- Record: 4–5 (0–0 )
- Head coach: Mary Ann Hitchens (1st season);

= 1970–71 Delaware Fightin' Blue Hens women's basketball team =

Intercollegiate basketball season

The 1970–71 Delaware Fightin' Blue Hens women's basketball team represented the University of Delaware during the 1970–71 school year. This marked the second year of the program as a sanctioned sport by the university.
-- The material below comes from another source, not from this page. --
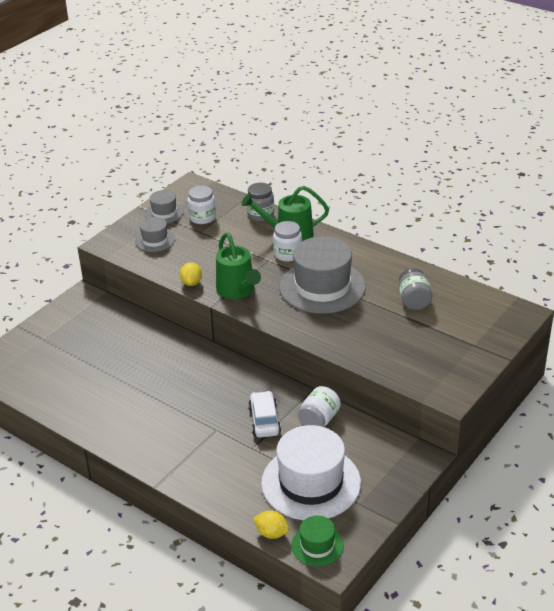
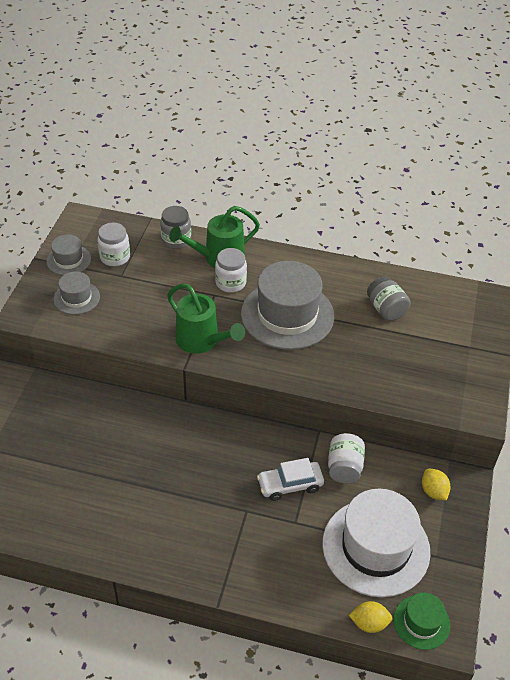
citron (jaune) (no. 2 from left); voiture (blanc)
Women's basketball, field hockey, and swimming had been approved on an experimental two-year basis in early 1969. This was also the first year of varsity coaching for head coach Mary Ann Hitchens, who had led the 1969–70 freshman women's team to an undefeated 5–0 record the prior season.

==Schedule==

| Non-conference regular season |

| Date time, TV | Rank^{#} | Opponent^{#} | Result | Record | Site (attendance) city, state |
Non-conference regular season
| February 11, 1971* |  | at Glassboro State College | L 37–64 | 0–1 | Glassboro, NJ |
| February 15, 1971* |  | Salisbury State College | L 26–43 | 0–2 | Carpenter Sports Building Newark, DE |
| February 23, 1971* |  | Chesapeake College | W 41–18 | 1–2 | Carpenter Sports Building Newark, DE |
| February 25, 1971* |  | at West Chester State College | L 35–48 | 1–3 | West Chester, PA |
| March 1, 1971* |  | at Catonsville Community College | L 52–61 | 1–4 | Catonsville, MD |
| March 5, 1971* |  | Millersville State College | W 59–44 | 2–4 | Carpenter Sports Building Newark, DE |
| March 10, 1971* |  | Camden County College | W 63–37 | 3–4 | Carpenter Sports Building Newark, DE |
Mid Atlantic Regional Women's Intercollegiate Basketball Tournament
| March 18, 1971* |  | Georgetown University First Round | W 63–28 | 4–4 | Carpenter Sports Building Newark, DE |
| March 19, 1971* |  | Ursinus College Quarterfinals | L 28–72 | 4–5 | Carpenter Sports Building Newark, DE |
*Non-conference game. ^{#}Rankings from AP Poll. (#) Tournament seedings in parentheses. All times are in Eastern Time.